▶ _Exercise aim_
Each line from the opening of the material through the line holding "X81500000Y-69000000D03*" needs to be returned exactly, with the pictures left out.
*** Begin section ***
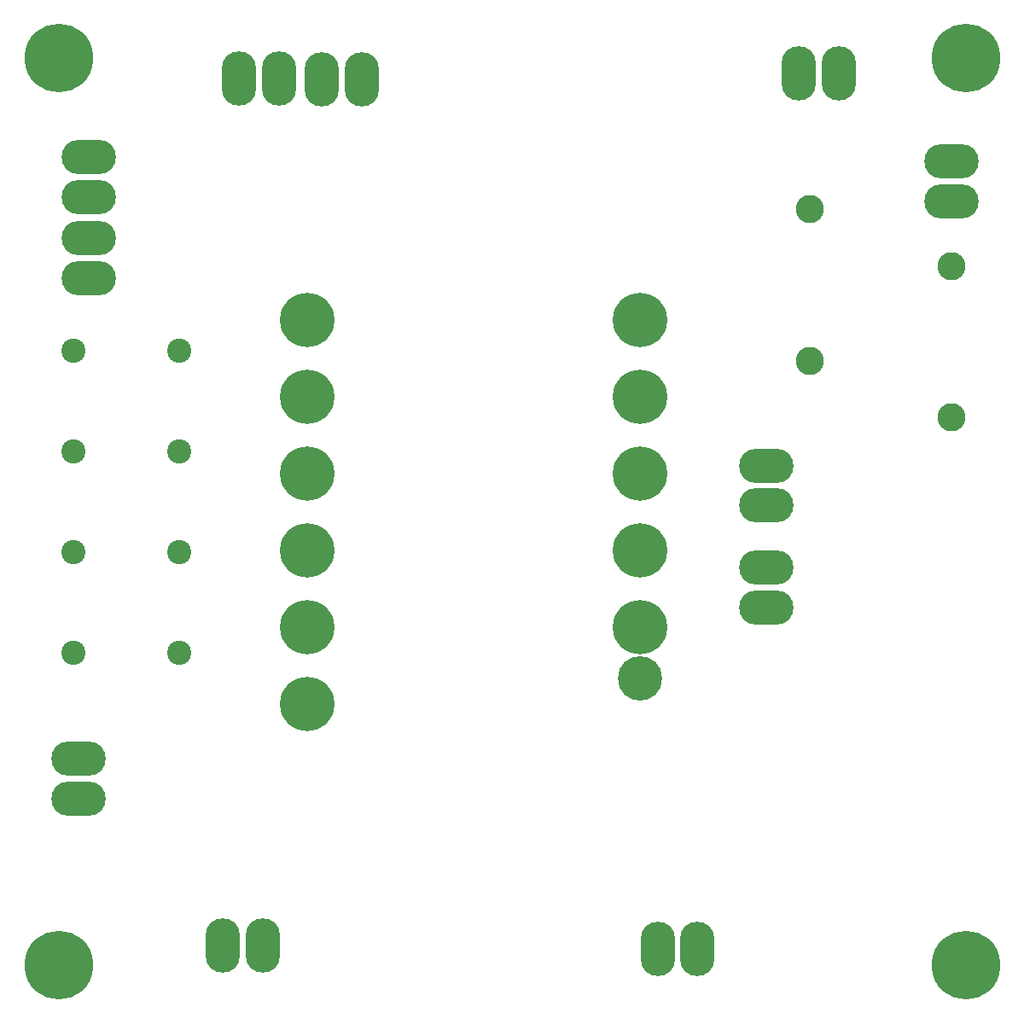
<source format=gbr>
G04 #@! TF.FileFunction,Soldermask,Top*
%FSLAX46Y46*%
G04 Gerber Fmt 4.6, Leading zero omitted, Abs format (unit mm)*
G04 Created by KiCad (PCBNEW 4.0.2-stable) date 10/05/17 14:13:38*
%MOMM*%
G01*
G04 APERTURE LIST*
%ADD10C,0.100000*%
%ADD11C,2.400000*%
%ADD12C,2.800000*%
%ADD13C,5.400000*%
%ADD14C,4.400000*%
%ADD15O,5.401260X3.399740*%
%ADD16O,3.399740X5.401260*%
%ADD17C,6.800000*%
%ADD18C,1.200000*%
G04 APERTURE END LIST*
D10*
D11*
X71000000Y-69000000D03*
X71000000Y-79000000D03*
X71000000Y-89000000D03*
X71000000Y-99000000D03*
X81500000Y-69000000D03*
X81500000Y-79000000D03*
X81500000Y-89000000D03*
X81500000Y-99000000D03*
D12*
X158100000Y-60600000D03*
X158100000Y-75600000D03*
X144000000Y-55000000D03*
X144000000Y-70000000D03*
D13*
X94190000Y-104050000D03*
D14*
X127210000Y-101502380D03*
D13*
X94190000Y-96430000D03*
X127210000Y-96430000D03*
X94190000Y-88810000D03*
X127210000Y-88810000D03*
X94190000Y-81190000D03*
X127210000Y-81190000D03*
X94190000Y-73570000D03*
X127210000Y-73570000D03*
X94190000Y-65950000D03*
X127210000Y-65950000D03*
D15*
X139700000Y-90518800D03*
X139700000Y-94481200D03*
X139700000Y-80418800D03*
X139700000Y-84381200D03*
D16*
X87418800Y-42000000D03*
X91381200Y-42000000D03*
X95618800Y-42100000D03*
X99581200Y-42100000D03*
D15*
X71500000Y-113481200D03*
X71500000Y-109518800D03*
X158100000Y-50218800D03*
X158100000Y-54181200D03*
X72500000Y-61781200D03*
X72500000Y-57818800D03*
X72500000Y-53781200D03*
X72500000Y-49818800D03*
D16*
X142918800Y-41500000D03*
X146881200Y-41500000D03*
X89781200Y-128000000D03*
X85818800Y-128000000D03*
X132881200Y-128400000D03*
X128918800Y-128400000D03*
D17*
X69500000Y-130000000D03*
D18*
X71900000Y-130000000D03*
X71197056Y-131697056D03*
X69500000Y-132400000D03*
X67802944Y-131697056D03*
X67100000Y-130000000D03*
X67802944Y-128302944D03*
X69500000Y-127600000D03*
X71197056Y-128302944D03*
D17*
X159500000Y-130000000D03*
D18*
X161900000Y-130000000D03*
X161197056Y-131697056D03*
X159500000Y-132400000D03*
X157802944Y-131697056D03*
X157100000Y-130000000D03*
X157802944Y-128302944D03*
X159500000Y-127600000D03*
X161197056Y-128302944D03*
D17*
X159500000Y-40000000D03*
D18*
X161900000Y-40000000D03*
X161197056Y-41697056D03*
X159500000Y-42400000D03*
X157802944Y-41697056D03*
X157100000Y-40000000D03*
X157802944Y-38302944D03*
X159500000Y-37600000D03*
X161197056Y-38302944D03*
D17*
X69500000Y-40000000D03*
D18*
X71900000Y-40000000D03*
X71197056Y-41697056D03*
X69500000Y-42400000D03*
X67802944Y-41697056D03*
X67100000Y-40000000D03*
X67802944Y-38302944D03*
X69500000Y-37600000D03*
X71197056Y-38302944D03*
M02*

</source>
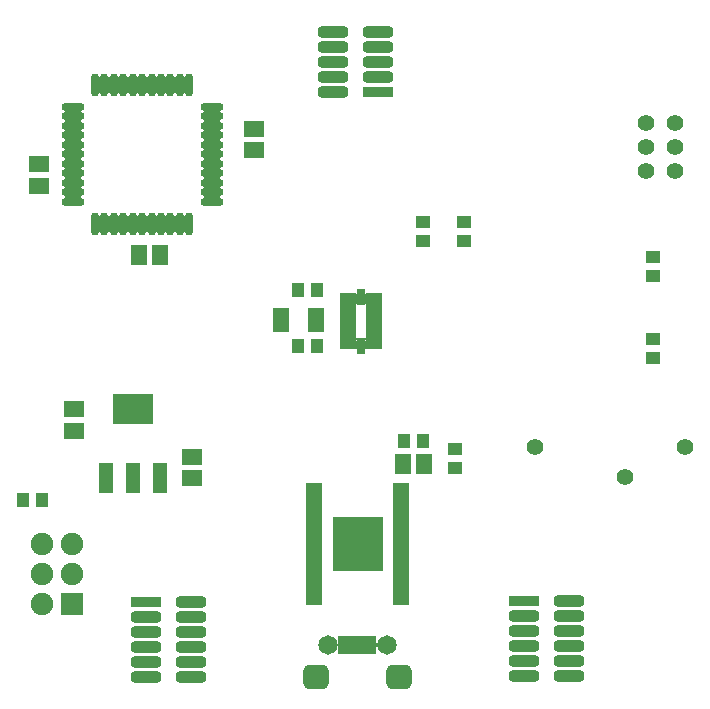
<source format=gts>
G04 Layer_Color=8388736*
%FSLAX25Y25*%
%MOIN*%
G70*
G01*
G75*
%ADD41R,0.13681X0.01673*%
%ADD42R,0.12598X0.06102*%
%ADD43R,0.05807X0.31299*%
%ADD44R,0.31299X0.05807*%
%ADD45R,0.13976X0.03740*%
%ADD46R,0.09744X0.00787*%
%ADD47R,0.05315X0.18701*%
%ADD48R,0.13976X0.02953*%
%ADD49R,0.05512X0.40748*%
%ADD50R,0.10249X0.03792*%
G04:AMPARAMS|DCode=51|XSize=102.49mil|YSize=37.92mil|CornerRadius=11.48mil|HoleSize=0mil|Usage=FLASHONLY|Rotation=180.000|XOffset=0mil|YOffset=0mil|HoleType=Round|Shape=RoundedRectangle|*
%AMROUNDEDRECTD51*
21,1,0.10249,0.01496,0,0,180.0*
21,1,0.07953,0.03792,0,0,180.0*
1,1,0.02296,-0.03976,0.00748*
1,1,0.02296,0.03976,0.00748*
1,1,0.02296,0.03976,-0.00748*
1,1,0.02296,-0.03976,-0.00748*
%
%ADD51ROUNDEDRECTD51*%
%ADD52R,0.05308X0.02965*%
%ADD53R,0.02965X0.05308*%
%ADD54R,0.04540X0.10249*%
%ADD55R,0.13792X0.10249*%
%ADD56R,0.06509X0.05328*%
%ADD57R,0.04343X0.04737*%
%ADD58R,0.05328X0.07887*%
%ADD59R,0.04737X0.04343*%
%ADD60R,0.16981X0.17965*%
%ADD61R,0.05524X0.02375*%
%ADD62O,0.02965X0.07690*%
%ADD63O,0.07690X0.02965*%
%ADD64R,0.05328X0.06509*%
%ADD65R,0.02375X0.06115*%
%ADD66R,0.07493X0.07493*%
%ADD67C,0.07493*%
%ADD68C,0.05524*%
%ADD69C,0.06509*%
G04:AMPARAMS|DCode=70|XSize=86.74mil|YSize=82.8mil|CornerRadius=22.7mil|HoleSize=0mil|Usage=FLASHONLY|Rotation=180.000|XOffset=0mil|YOffset=0mil|HoleType=Round|Shape=RoundedRectangle|*
%AMROUNDEDRECTD70*
21,1,0.08674,0.03740,0,0,180.0*
21,1,0.04134,0.08280,0,0,180.0*
1,1,0.04540,-0.02067,0.01870*
1,1,0.04540,0.02067,0.01870*
1,1,0.04540,0.02067,-0.01870*
1,1,0.04540,-0.02067,-0.01870*
%
%ADD70ROUNDEDRECTD70*%
D41*
X130856Y-213927D02*
D03*
D42*
X130807Y-213878D02*
D03*
D43*
X82234Y-50394D02*
D03*
X35974Y-50787D02*
D03*
D44*
X58366Y-73278D02*
D03*
X59547Y-27018D02*
D03*
D45*
X132087Y-98425D02*
D03*
D46*
X129971Y-111909D02*
D03*
D47*
X136417Y-105905D02*
D03*
X127756D02*
D03*
D48*
X132087Y-113779D02*
D03*
D49*
X145472Y-180118D02*
D03*
X116339D02*
D03*
D50*
X137795Y-29409D02*
D03*
X60197Y-199291D02*
D03*
X186221Y-199094D02*
D03*
D51*
X137795Y-24409D02*
D03*
Y-19409D02*
D03*
Y-14409D02*
D03*
Y-9409D02*
D03*
X122795Y-29409D02*
D03*
Y-24409D02*
D03*
Y-19409D02*
D03*
Y-14409D02*
D03*
Y-9409D02*
D03*
X75197Y-219291D02*
D03*
Y-214291D02*
D03*
Y-209291D02*
D03*
Y-204291D02*
D03*
Y-199291D02*
D03*
X60197Y-219291D02*
D03*
Y-214291D02*
D03*
Y-209291D02*
D03*
Y-204291D02*
D03*
Y-224291D02*
D03*
X75197D02*
D03*
X201220Y-219094D02*
D03*
Y-214094D02*
D03*
Y-209095D02*
D03*
Y-204095D02*
D03*
Y-199094D02*
D03*
X186221Y-219094D02*
D03*
Y-214094D02*
D03*
Y-209095D02*
D03*
Y-204095D02*
D03*
Y-224095D02*
D03*
X201220D02*
D03*
D52*
X136417Y-113779D02*
D03*
Y-110630D02*
D03*
Y-107480D02*
D03*
Y-104331D02*
D03*
Y-101181D02*
D03*
Y-98032D02*
D03*
X127756Y-113779D02*
D03*
Y-110630D02*
D03*
Y-107480D02*
D03*
Y-104331D02*
D03*
Y-101181D02*
D03*
Y-98032D02*
D03*
D53*
X132087Y-114173D02*
D03*
Y-97638D02*
D03*
D54*
X47047Y-158071D02*
D03*
X56102D02*
D03*
X65158D02*
D03*
D55*
X56102Y-135236D02*
D03*
D56*
X75787Y-158071D02*
D03*
Y-150984D02*
D03*
X36417Y-135236D02*
D03*
Y-142323D02*
D03*
X24606Y-60630D02*
D03*
Y-53543D02*
D03*
X96457Y-41732D02*
D03*
Y-48819D02*
D03*
D57*
X19488Y-165354D02*
D03*
X25787D02*
D03*
X111024Y-95472D02*
D03*
X117323D02*
D03*
X111024Y-114173D02*
D03*
X117323D02*
D03*
X152756Y-145669D02*
D03*
X146457D02*
D03*
D58*
X117126Y-105315D02*
D03*
X105315D02*
D03*
D59*
X152559Y-78937D02*
D03*
Y-72638D02*
D03*
X166339Y-78937D02*
D03*
Y-72638D02*
D03*
X229331Y-111811D02*
D03*
Y-118110D02*
D03*
Y-84449D02*
D03*
Y-90748D02*
D03*
X163386Y-148425D02*
D03*
Y-154724D02*
D03*
D60*
X130905Y-180118D02*
D03*
D61*
X145472Y-199311D02*
D03*
Y-196752D02*
D03*
Y-194193D02*
D03*
Y-191634D02*
D03*
Y-189075D02*
D03*
Y-186516D02*
D03*
Y-183957D02*
D03*
Y-181398D02*
D03*
Y-178839D02*
D03*
Y-176279D02*
D03*
Y-173721D02*
D03*
Y-171161D02*
D03*
Y-168602D02*
D03*
Y-166043D02*
D03*
Y-163484D02*
D03*
Y-160925D02*
D03*
X116339Y-199311D02*
D03*
Y-196752D02*
D03*
Y-194193D02*
D03*
Y-191634D02*
D03*
Y-189075D02*
D03*
Y-186516D02*
D03*
Y-183957D02*
D03*
Y-181398D02*
D03*
Y-178839D02*
D03*
Y-176279D02*
D03*
Y-173721D02*
D03*
Y-171161D02*
D03*
Y-168602D02*
D03*
Y-166043D02*
D03*
Y-163484D02*
D03*
Y-160925D02*
D03*
D62*
X43307Y-27067D02*
D03*
X46457D02*
D03*
X49606D02*
D03*
X52756D02*
D03*
X55905D02*
D03*
X59055D02*
D03*
X62205D02*
D03*
X65354D02*
D03*
X68504D02*
D03*
X71653D02*
D03*
X74803D02*
D03*
Y-73327D02*
D03*
X71653D02*
D03*
X68504D02*
D03*
X65354D02*
D03*
X62205D02*
D03*
X59055D02*
D03*
X55905D02*
D03*
X52756D02*
D03*
X49606D02*
D03*
X46457D02*
D03*
X43307D02*
D03*
D63*
X82185Y-34449D02*
D03*
Y-37598D02*
D03*
Y-40748D02*
D03*
Y-43898D02*
D03*
Y-47047D02*
D03*
Y-50197D02*
D03*
Y-53347D02*
D03*
Y-56496D02*
D03*
Y-59646D02*
D03*
Y-62795D02*
D03*
Y-65945D02*
D03*
X35925D02*
D03*
Y-62795D02*
D03*
Y-59646D02*
D03*
Y-56496D02*
D03*
Y-53347D02*
D03*
Y-50197D02*
D03*
Y-47047D02*
D03*
Y-43898D02*
D03*
Y-40748D02*
D03*
Y-37598D02*
D03*
Y-34449D02*
D03*
D64*
X146063Y-153543D02*
D03*
X153150D02*
D03*
X64961Y-83661D02*
D03*
X57874D02*
D03*
D65*
X125719Y-213878D02*
D03*
X128278D02*
D03*
X130837D02*
D03*
X133396D02*
D03*
X135955D02*
D03*
D66*
X35591Y-199961D02*
D03*
D67*
X25591D02*
D03*
X35591Y-189961D02*
D03*
X25591D02*
D03*
X35591Y-179961D02*
D03*
X25591D02*
D03*
D68*
X190157Y-147638D02*
D03*
X220158Y-157638D02*
D03*
X240158Y-147638D02*
D03*
X236811Y-39862D02*
D03*
Y-47736D02*
D03*
Y-55610D02*
D03*
X226969Y-39862D02*
D03*
Y-47736D02*
D03*
Y-55610D02*
D03*
D69*
X120995Y-213878D02*
D03*
X140680D02*
D03*
D70*
X117058Y-224508D02*
D03*
X144617D02*
D03*
M02*

</source>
*** End section ***
▶ _Solution for this problem_
<source format=gbr>
G04 #@! TF.FileFunction,Soldermask,Top*
%FSLAX46Y46*%
G04 Gerber Fmt 4.6, Leading zero omitted, Abs format (unit mm)*
G04 Created by KiCad (PCBNEW 4.0.2-stable) date 10/05/17 14:13:38*
%MOMM*%
G01*
G04 APERTURE LIST*
%ADD10C,0.100000*%
%ADD11C,2.400000*%
%ADD12C,2.800000*%
%ADD13C,5.400000*%
%ADD14C,4.400000*%
%ADD15O,5.401260X3.399740*%
%ADD16O,3.399740X5.401260*%
%ADD17C,6.800000*%
%ADD18C,1.200000*%
G04 APERTURE END LIST*
D10*
D11*
X71000000Y-69000000D03*
X71000000Y-79000000D03*
X71000000Y-89000000D03*
X71000000Y-99000000D03*
X81500000Y-69000000D03*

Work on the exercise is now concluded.